🗄️

Intermediate

NAS for AI: Training Data & Model Storage

Set up a NAS as central storage for your AI lab. Share model files, training data, and backups across machines over your LAN.

⏱ ~30 minutes 💻 Mac / Linux / Windows 🗄️ 2-bay NAS + drives

What You'll Need

A 2-bay (or more) NAS — Synology, TerraMaster, or UGREEN
2x hard drives — 4TB+ each recommended (HDD for bulk, SSD for speed)
An Ethernet cable — NAS over WiFi is painfully slow; wire it to your router
A computer on the same local network

💡 Why a NAS for AI? Models are big. Llama 3 70B is 40GB. Training datasets can be 100GB+. A NAS gives you one place to store everything, accessible from any machine on your network — your AI server, your laptop, your Pi. No more copying files between USB drives.

1 Choose Your NAS

NAS	Bays	RAM	Network	Price	Best For
UGREEN NASync DXP2800	2	4GB	2.5GbE	~$200	Budget-friendly starter NAS
TerraMaster F2-223	2	4GB	2.5GbE	~$230	Good value, Docker support
Synology DS224+	2	2GB	1GbE	~$300	Best software ecosystem (DSM)
Synology DS423+	4	2GB	2x 1GbE	~$500	Room to grow, expandable
QNAP TS-264	2	8GB	2.5GbE	~$400	Power user, HDMI out, more RAM

💡 For most people: A 2-bay NAS with 2x 4TB drives in RAID 1 (mirror) gives you 4TB of usable, redundant storage for ~$350 total. That's enough for dozens of large models plus training data.

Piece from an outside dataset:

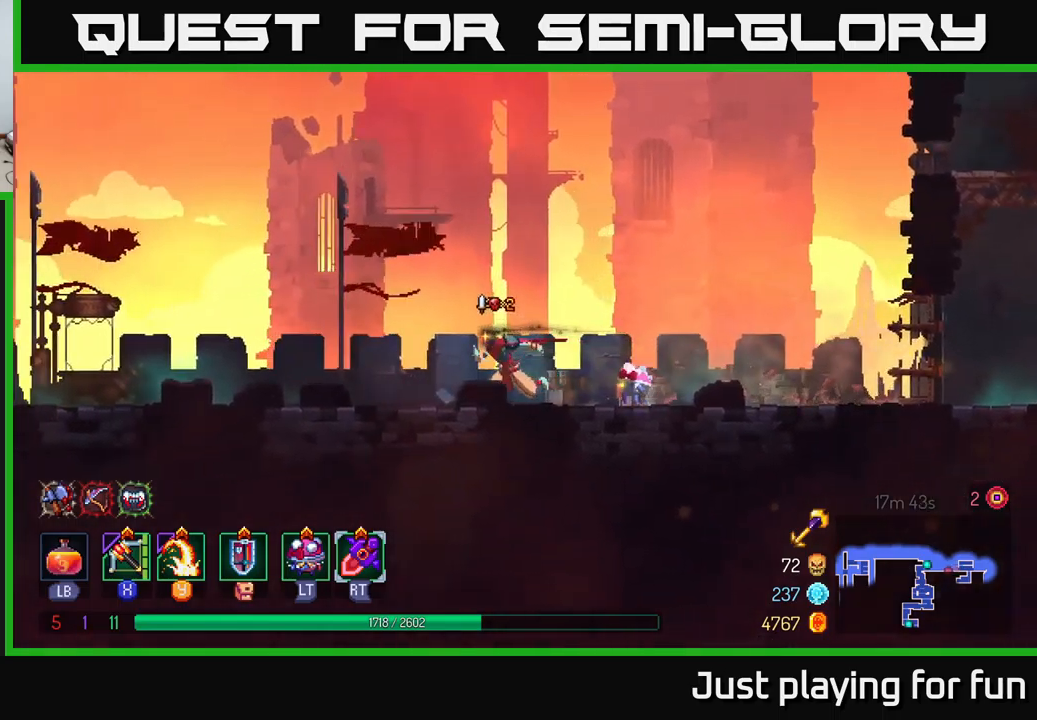
{"buttons": [], "left_stick": "left", "right_stick": "center", "events": []}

⚠️ RAID is not backup. RAID 1 protects against a single drive failure, but it won't save you from accidental deletion, ransomware, or the NAS itself dying. Always keep important data in at least two places.

2 Initial Setup & Storage Pool

After inserting your drives and connecting Ethernet:

Find your NAS on the network — most brands have a discovery tool:
# Synology: find.synology.com # TerraMaster: tnas.online # UGREEN: ugreenlink.com # Or just scan your network: arp -a | grep -i "unknown"
Run the setup wizard — create your admin account and let it initialize the drives
Create a storage pool — choose RAID 1 (mirror) for redundancy, or SHR (Synology Hybrid RAID) if available
Create shared folders — set up folders for different purposes:
# Recommended folder structure: /ai-models/ # Ollama models, GGUF files /training-data/ # JSONL, datasets, corpora /backups/ # Machine backups, configs /projects/ # Shared project files

💡 Enable SMB and NFS. SMB (Samba) works best for Mac and Windows. NFS is faster for Linux. Most NAS devices support both — turn them both on in the settings.

3 Mount the NAS from Your AI Machines

Once your NAS has shared folders, mount them on every machine that needs access.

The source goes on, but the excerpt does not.